▶ WHAT YOU HAVE TO DO
Could you write out the records starting with the line that contains "country: Guatemala" and going on through the line that contains "state / province: Norte de Santander", substituting "collection number" for "collector number" and leaving everything else unchanged?

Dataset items
####

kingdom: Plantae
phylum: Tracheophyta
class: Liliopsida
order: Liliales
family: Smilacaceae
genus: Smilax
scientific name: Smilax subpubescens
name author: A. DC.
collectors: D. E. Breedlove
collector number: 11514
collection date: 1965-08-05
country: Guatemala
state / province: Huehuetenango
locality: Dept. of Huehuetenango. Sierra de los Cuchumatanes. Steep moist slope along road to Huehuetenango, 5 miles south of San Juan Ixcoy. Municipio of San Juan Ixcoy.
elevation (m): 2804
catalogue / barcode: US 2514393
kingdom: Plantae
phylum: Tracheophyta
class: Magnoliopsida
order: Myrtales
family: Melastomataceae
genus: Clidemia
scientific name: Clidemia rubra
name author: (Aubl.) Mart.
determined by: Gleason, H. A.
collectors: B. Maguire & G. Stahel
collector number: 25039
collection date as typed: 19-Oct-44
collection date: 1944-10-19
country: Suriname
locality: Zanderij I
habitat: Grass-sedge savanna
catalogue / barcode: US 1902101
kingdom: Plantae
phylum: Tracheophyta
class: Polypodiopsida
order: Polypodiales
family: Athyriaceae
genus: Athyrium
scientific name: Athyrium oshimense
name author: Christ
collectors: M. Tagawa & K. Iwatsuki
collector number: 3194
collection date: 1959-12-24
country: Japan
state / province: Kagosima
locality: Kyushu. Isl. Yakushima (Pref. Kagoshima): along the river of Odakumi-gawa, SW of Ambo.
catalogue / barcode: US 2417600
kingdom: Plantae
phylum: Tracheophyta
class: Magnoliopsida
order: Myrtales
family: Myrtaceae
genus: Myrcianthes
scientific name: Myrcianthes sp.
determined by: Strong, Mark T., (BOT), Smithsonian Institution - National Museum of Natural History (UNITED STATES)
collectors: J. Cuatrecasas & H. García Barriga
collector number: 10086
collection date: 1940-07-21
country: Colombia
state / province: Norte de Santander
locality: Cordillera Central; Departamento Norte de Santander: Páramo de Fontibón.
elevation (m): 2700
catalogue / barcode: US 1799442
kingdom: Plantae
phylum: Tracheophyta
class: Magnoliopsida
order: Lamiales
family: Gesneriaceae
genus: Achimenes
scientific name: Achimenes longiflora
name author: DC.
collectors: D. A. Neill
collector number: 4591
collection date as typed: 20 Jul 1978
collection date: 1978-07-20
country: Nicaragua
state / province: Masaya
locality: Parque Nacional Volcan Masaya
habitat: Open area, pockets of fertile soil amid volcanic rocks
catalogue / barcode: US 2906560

####

▶ FINISHED TASK
country: Guatemala
state / province: Huehuetenango
locality: Dept. of Huehuetenango. Sierra de los Cuchumatanes. Steep moist slope along road to Huehuetenango, 5 miles south of San Juan Ixcoy. Municipio of San Juan Ixcoy.
elevation (m): 2804
catalogue / barcode: US 2514393
kingdom: Plantae
phylum: Tracheophyta
class: Magnoliopsida
order: Myrtales
family: Melastomataceae
genus: Clidemia
scientific name: Clidemia rubra
name author: (Aubl.) Mart.
determined by: Gleason, H. A.
collectors: B. Maguire & G. Stahel
collection number: 25039
collection date as typed: 19-Oct-44
collection date: 1944-10-19
country: Suriname
locality: Zanderij I
habitat: Grass-sedge savanna
catalogue / barcode: US 1902101
kingdom: Plantae
phylum: Tracheophyta
class: Polypodiopsida
order: Polypodiales
family: Athyriaceae
genus: Athyrium
scientific name: Athyrium oshimense
name author: Christ
collectors: M. Tagawa & K. Iwatsuki
collection number: 3194
collection date: 1959-12-24
country: Japan
state / province: Kagosima
locality: Kyushu. Isl. Yakushima (Pref. Kagoshima): along the river of Odakumi-gawa, SW of Ambo.
catalogue / barcode: US 2417600
kingdom: Plantae
phylum: Tracheophyta
class: Magnoliopsida
order: Myrtales
family: Myrtaceae
genus: Myrcianthes
scientific name: Myrcianthes sp.
determined by: Strong, Mark T., (BOT), Smithsonian Institution - National Museum of Natural History (UNITED STATES)
collectors: J. Cuatrecasas & H. García Barriga
collection number: 10086
collection date: 1940-07-21
country: Colombia
state / province: Norte de Santander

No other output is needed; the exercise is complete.